# My website!



## footballfan993 (Jan 15, 2016)

So I recently bought a domain and space to host my website, www.tylerwarnecke.com

it currently isn't much, it's based off of an assignment I had to do for class, and the contact form doesn't work yet, but I will continue to work with it and enhance it, the more I learn about code, I'm only in my first semester with this new major, and just finished my first basic HTML class, and only coding class. 

Do you have a website? Do you have any tips for someone that's writing all of their own code?


----------



## goodguy (Jan 16, 2016)

If you want to look check my site in my signature bellow.
I know nothing about building internet sites, never the less my site I build complitly on my own.
I am sorry to say your site really isnt interesting and the pictures are very raw (and I dont mean picture format), makes me feel your skills are very new.

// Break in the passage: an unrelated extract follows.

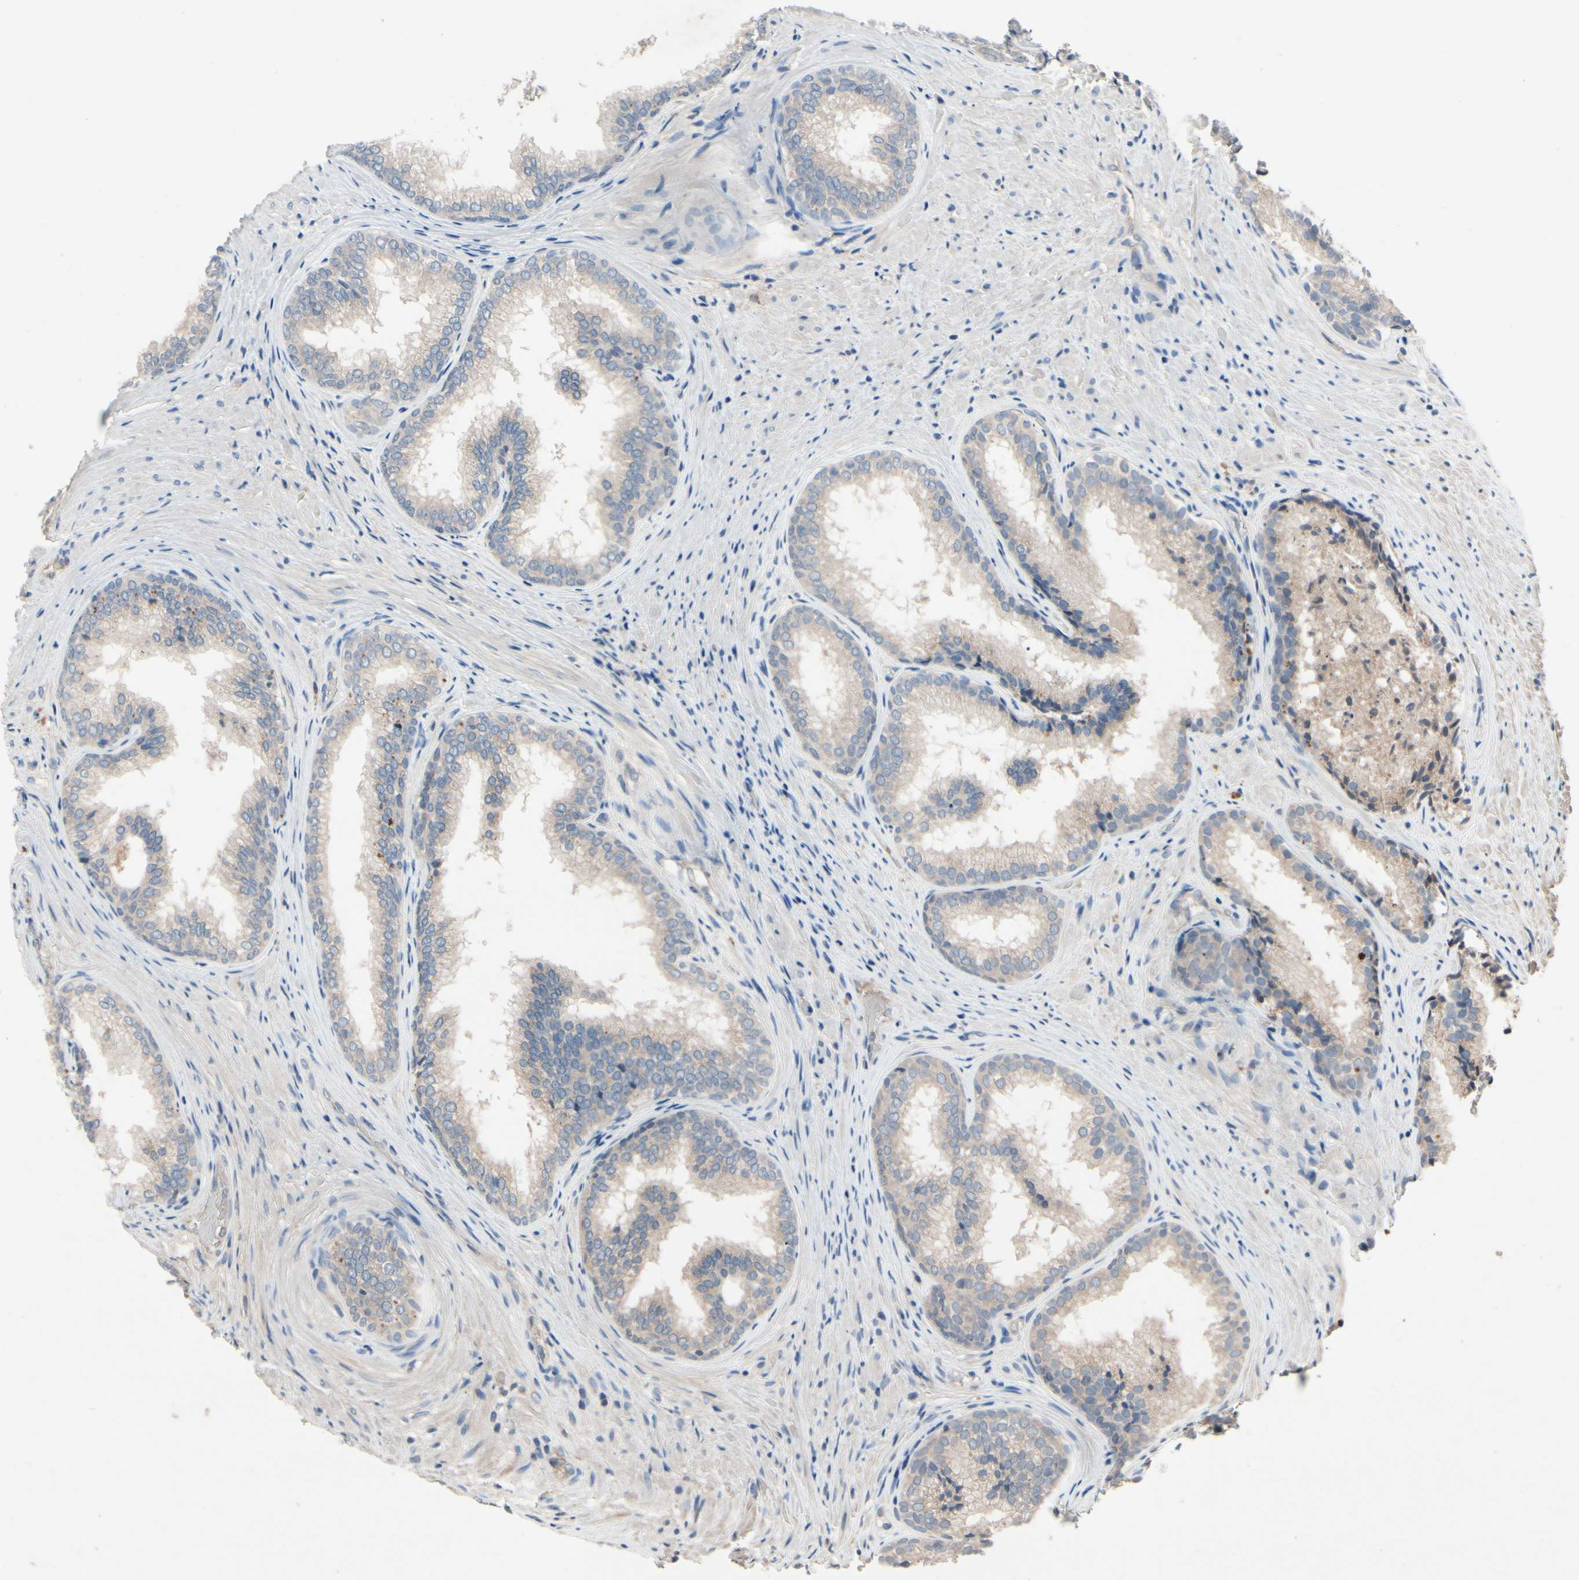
{"staining": {"intensity": "weak", "quantity": "25%-75%", "location": "cytoplasmic/membranous"}, "tissue": "prostate", "cell_type": "Glandular cells", "image_type": "normal", "snomed": [{"axis": "morphology", "description": "Normal tissue, NOS"}, {"axis": "topography", "description": "Prostate"}], "caption": "Immunohistochemistry photomicrograph of benign prostate: prostate stained using IHC reveals low levels of weak protein expression localized specifically in the cytoplasmic/membranous of glandular cells, appearing as a cytoplasmic/membranous brown color.", "gene": "IL1RL1", "patient": {"sex": "male", "age": 76}}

If you are asking us for feedback on site building then maybe someone else more computer savvy then me will be able to help.
If you want feedback on your site as a photogrpher my advise is first start working on your skills as a photographer, improve and then when you are ready put yourself out there and look for people to photograph.

Good luck


----------



## Designer (Jan 16, 2016)

I've never attempted to create a website, but the biggest thing I see is your choice of colors.  Can't even make out what the blue type is for instance.


----------



## snowbear (Jan 16, 2016)

Grab a cup or glass of your favorite beverage and browse through the W3C website.  There is a lot of technical papers that you don't really want to read, but there are a few articles, tutorials and reference guides on design and coding - mostly with how to conform to standards.  I believe there are some validation tools available that should let you assess your pages.

One thing to try - use different browsers and see how your page looks in each one.


----------



## AdrianBeaky (Jan 16, 2016)

Not a bad first attempt. Been in your shoes before. Are you doing this all in Notepad? The design definitely takes me back to 1999 with the basic HTML coding  Reminds me a lot of my first website I coded back over 10-15 years ago. Keep at it and post updates when you learn new code and more advanced techniques (especially when you start delving into CSS). I'm very curious to see the evolution of your site and without a doubt as you take more classes, your skills with grow 10 fold. Who knows. You knock it out of the park with your designs, you can have a niche in the photography website building business


----------



## footballfan993 (Jan 17, 2016)

Thanks for the feedback, and yes, I'm very new to coding, I just had my first class from September to December. But I'll keep adding new code as I go through my courses and learn more.


----------



## RichBrown (Feb 12, 2016)

Great job, add a few photos to the homepage to capture your visitors attention!


----------



## Jesse17 (Feb 12, 2016)

- Download editra for free if you're not using some sort of editor other than a word processor, already.
- Try not to EVER use fixed px numbers. Instead use % so everything scales to individual screens. You can use min and max px in conjunction with %
- Learn to use divisions, basically <div></div> tags you can put around any parts of your page and then assign styles to those divisions in your .css
- Learn to use class and id in your .css
- Learn to use php and particular what's called an include, it will allow you to put parts of your page (like your menu) in a separate file then instead of editing the menu on every single page when you change something, you just change it in the one file and it will change on all the pages.

I'm no expert, far from it. I've just hobbied around with web page design for about 15 years. Like you I started with pure html, and every new site I do is better than the last. PM me if you have any specific questions.


----------